Stored entries
* * *

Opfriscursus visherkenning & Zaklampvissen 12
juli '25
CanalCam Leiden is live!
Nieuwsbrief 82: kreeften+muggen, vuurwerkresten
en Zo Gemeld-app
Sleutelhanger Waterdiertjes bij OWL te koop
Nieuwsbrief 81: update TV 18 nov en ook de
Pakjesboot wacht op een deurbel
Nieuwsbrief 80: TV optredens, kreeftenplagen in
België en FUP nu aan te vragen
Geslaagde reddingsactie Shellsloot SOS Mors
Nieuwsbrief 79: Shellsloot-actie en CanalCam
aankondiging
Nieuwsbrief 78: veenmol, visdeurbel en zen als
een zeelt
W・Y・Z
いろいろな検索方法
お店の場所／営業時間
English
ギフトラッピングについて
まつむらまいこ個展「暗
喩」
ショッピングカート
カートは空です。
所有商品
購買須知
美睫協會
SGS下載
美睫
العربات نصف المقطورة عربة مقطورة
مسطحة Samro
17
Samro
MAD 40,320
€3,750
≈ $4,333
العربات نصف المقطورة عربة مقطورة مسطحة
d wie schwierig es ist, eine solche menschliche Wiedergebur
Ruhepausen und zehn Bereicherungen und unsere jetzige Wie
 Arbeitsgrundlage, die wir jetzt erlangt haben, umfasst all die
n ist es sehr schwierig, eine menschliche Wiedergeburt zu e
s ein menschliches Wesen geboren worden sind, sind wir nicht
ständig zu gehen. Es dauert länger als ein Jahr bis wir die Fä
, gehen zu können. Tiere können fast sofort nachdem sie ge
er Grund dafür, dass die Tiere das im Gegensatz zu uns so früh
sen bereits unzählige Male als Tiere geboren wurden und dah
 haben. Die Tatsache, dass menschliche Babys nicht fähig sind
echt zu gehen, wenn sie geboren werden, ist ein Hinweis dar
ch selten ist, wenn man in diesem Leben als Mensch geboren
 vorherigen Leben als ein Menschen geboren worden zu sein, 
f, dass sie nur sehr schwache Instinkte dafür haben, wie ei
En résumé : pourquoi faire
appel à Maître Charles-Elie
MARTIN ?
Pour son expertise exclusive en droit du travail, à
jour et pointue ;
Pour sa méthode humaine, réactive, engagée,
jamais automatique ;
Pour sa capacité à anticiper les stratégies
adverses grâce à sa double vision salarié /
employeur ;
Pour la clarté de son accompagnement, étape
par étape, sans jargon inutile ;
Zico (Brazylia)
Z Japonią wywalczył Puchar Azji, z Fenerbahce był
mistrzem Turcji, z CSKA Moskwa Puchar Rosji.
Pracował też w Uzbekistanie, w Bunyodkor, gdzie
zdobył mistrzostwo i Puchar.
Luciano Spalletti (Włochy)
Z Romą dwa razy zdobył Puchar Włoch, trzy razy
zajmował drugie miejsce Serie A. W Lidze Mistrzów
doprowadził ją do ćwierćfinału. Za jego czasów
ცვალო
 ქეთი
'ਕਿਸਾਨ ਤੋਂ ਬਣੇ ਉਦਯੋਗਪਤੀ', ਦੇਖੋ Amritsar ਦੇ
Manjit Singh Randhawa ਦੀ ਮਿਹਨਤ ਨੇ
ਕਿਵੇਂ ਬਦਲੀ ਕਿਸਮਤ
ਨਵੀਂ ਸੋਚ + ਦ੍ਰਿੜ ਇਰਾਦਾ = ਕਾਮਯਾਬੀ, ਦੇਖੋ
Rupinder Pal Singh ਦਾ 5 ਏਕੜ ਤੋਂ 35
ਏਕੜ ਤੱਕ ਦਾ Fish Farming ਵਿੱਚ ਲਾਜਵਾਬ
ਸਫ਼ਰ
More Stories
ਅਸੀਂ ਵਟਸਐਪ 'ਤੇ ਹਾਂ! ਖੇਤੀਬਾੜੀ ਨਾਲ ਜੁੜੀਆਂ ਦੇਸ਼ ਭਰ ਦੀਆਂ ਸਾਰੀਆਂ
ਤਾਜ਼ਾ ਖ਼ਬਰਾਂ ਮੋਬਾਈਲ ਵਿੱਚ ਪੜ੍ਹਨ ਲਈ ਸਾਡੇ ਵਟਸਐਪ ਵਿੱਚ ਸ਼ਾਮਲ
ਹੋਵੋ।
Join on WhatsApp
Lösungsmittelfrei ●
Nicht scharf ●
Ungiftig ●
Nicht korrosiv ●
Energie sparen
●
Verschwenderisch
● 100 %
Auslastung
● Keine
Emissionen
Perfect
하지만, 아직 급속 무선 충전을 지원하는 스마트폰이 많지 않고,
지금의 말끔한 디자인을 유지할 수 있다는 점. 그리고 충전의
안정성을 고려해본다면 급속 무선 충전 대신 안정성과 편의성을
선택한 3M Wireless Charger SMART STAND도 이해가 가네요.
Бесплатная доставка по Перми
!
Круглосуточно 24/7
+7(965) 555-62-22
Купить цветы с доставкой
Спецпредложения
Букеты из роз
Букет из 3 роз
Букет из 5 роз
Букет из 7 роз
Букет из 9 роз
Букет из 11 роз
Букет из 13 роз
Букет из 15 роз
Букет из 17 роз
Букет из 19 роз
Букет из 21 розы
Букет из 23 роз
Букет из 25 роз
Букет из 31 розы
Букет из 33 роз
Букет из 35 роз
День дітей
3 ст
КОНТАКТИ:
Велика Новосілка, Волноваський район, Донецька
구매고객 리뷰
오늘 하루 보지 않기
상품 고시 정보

* * *

Rewrite the records above so that every "Nieuwsbrief" reads "Newsletter", leaving everything else unchanged.

Opfriscursus visherkenning & Zaklampvissen 12
juli '25
CanalCam Leiden is live!
Newsletter 82: kreeften+muggen, vuurwerkresten
en Zo Gemeld-app
Sleutelhanger Waterdiertjes bij OWL te koop
Newsletter 81: update TV 18 nov en ook de
Pakjesboot wacht op een deurbel
Newsletter 80: TV optredens, kreeftenplagen in
België en FUP nu aan te vragen
Geslaagde reddingsactie Shellsloot SOS Mors
Newsletter 79: Shellsloot-actie en CanalCam
aankondiging
Newsletter 78: veenmol, visdeurbel en zen als
een zeelt
W・Y・Z
いろいろな検索方法
お店の場所／営業時間
English
ギフトラッピングについて
まつむらまいこ個展「暗
喩」
ショッピングカート
カートは空です。
所有商品
購買須知
美睫協會
SGS下載
美睫
العربات نصف المقطورة عربة مقطورة
مسطحة Samro
17
Samro
MAD 40,320
€3,750
≈ $4,333
العربات نصف المقطورة عربة مقطورة مسطحة
d wie schwierig es ist, eine solche menschliche Wiedergebur
Ruhepausen und zehn Bereicherungen und unsere jetzige Wie
 Arbeitsgrundlage, die wir jetzt erlangt haben, umfasst all die
n ist es sehr schwierig, eine menschliche Wiedergeburt zu e
s ein menschliches Wesen geboren worden sind, sind wir nicht
ständig zu gehen. Es dauert länger als ein Jahr bis wir die Fä
, gehen zu können. Tiere können fast sofort nachdem sie ge
er Grund dafür, dass die Tiere das im Gegensatz zu uns so früh
sen bereits unzählige Male als Tiere geboren wurden und dah
 haben. Die Tatsache, dass menschliche Babys nicht fähig sind
echt zu gehen, wenn sie geboren werden, ist ein Hinweis dar
ch selten ist, wenn man in diesem Leben als Mensch geboren
 vorherigen Leben als ein Menschen geboren worden zu sein, 
f, dass sie nur sehr schwache Instinkte dafür haben, wie ei
En résumé : pourquoi faire
appel à Maître Charles-Elie
MARTIN ?
Pour son expertise exclusive en droit du travail, à
jour et pointue ;
Pour sa méthode humaine, réactive, engagée,
jamais automatique ;
Pour sa capacité à anticiper les stratégies
adverses grâce à sa double vision salarié /
employeur ;
Pour la clarté de son accompagnement, étape
par étape, sans jargon inutile ;
Zico (Brazylia)
Z Japonią wywalczył Puchar Azji, z Fenerbahce był
mistrzem Turcji, z CSKA Moskwa Puchar Rosji.
Pracował też w Uzbekistanie, w Bunyodkor, gdzie
zdobył mistrzostwo i Puchar.
Luciano Spalletti (Włochy)
Z Romą dwa razy zdobył Puchar Włoch, trzy razy
zajmował drugie miejsce Serie A. W Lidze Mistrzów
doprowadził ją do ćwierćfinału. Za jego czasów
ცვალო
 ქეთი
'ਕਿਸਾਨ ਤੋਂ ਬਣੇ ਉਦਯੋਗਪਤੀ', ਦੇਖੋ Amritsar ਦੇ
Manjit Singh Randhawa ਦੀ ਮਿਹਨਤ ਨੇ
ਕਿਵੇਂ ਬਦਲੀ ਕਿਸਮਤ
ਨਵੀਂ ਸੋਚ + ਦ੍ਰਿੜ ਇਰਾਦਾ = ਕਾਮਯਾਬੀ, ਦੇਖੋ
Rupinder Pal Singh ਦਾ 5 ਏਕੜ ਤੋਂ 35
ਏਕੜ ਤੱਕ ਦਾ Fish Farming ਵਿੱਚ ਲਾਜਵਾਬ
ਸਫ਼ਰ
More Stories
ਅਸੀਂ ਵਟਸਐਪ 'ਤੇ ਹਾਂ! ਖੇਤੀਬਾੜੀ ਨਾਲ ਜੁੜੀਆਂ ਦੇਸ਼ ਭਰ ਦੀਆਂ ਸਾਰੀਆਂ
ਤਾਜ਼ਾ ਖ਼ਬਰਾਂ ਮੋਬਾਈਲ ਵਿੱਚ ਪੜ੍ਹਨ ਲਈ ਸਾਡੇ ਵਟਸਐਪ ਵਿੱਚ ਸ਼ਾਮਲ
ਹੋਵੋ।
Join on WhatsApp
Lösungsmittelfrei ●
Nicht scharf ●
Ungiftig ●
Nicht korrosiv ●
Energie sparen
●
Verschwenderisch
● 100 %
Auslastung
● Keine
Emissionen
Perfect
하지만, 아직 급속 무선 충전을 지원하는 스마트폰이 많지 않고,
지금의 말끔한 디자인을 유지할 수 있다는 점. 그리고 충전의
안정성을 고려해본다면 급속 무선 충전 대신 안정성과 편의성을
선택한 3M Wireless Charger SMART STAND도 이해가 가네요.
Бесплатная доставка по Перми
!
Круглосуточно 24/7
+7(965) 555-62-22
Купить цветы с доставкой
Спецпредложения
Букеты из роз
Букет из 3 роз
Букет из 5 роз
Букет из 7 роз
Букет из 9 роз
Букет из 11 роз
Букет из 13 роз
Букет из 15 роз
Букет из 17 роз
Букет из 19 роз
Букет из 21 розы
Букет из 23 роз
Букет из 25 роз
Букет из 31 розы
Букет из 33 роз
Букет из 35 роз
День дітей
3 ст
КОНТАКТИ:
Велика Новосілка, Волноваський район, Донецька
구매고객 리뷰
오늘 하루 보지 않기
상품 고시 정보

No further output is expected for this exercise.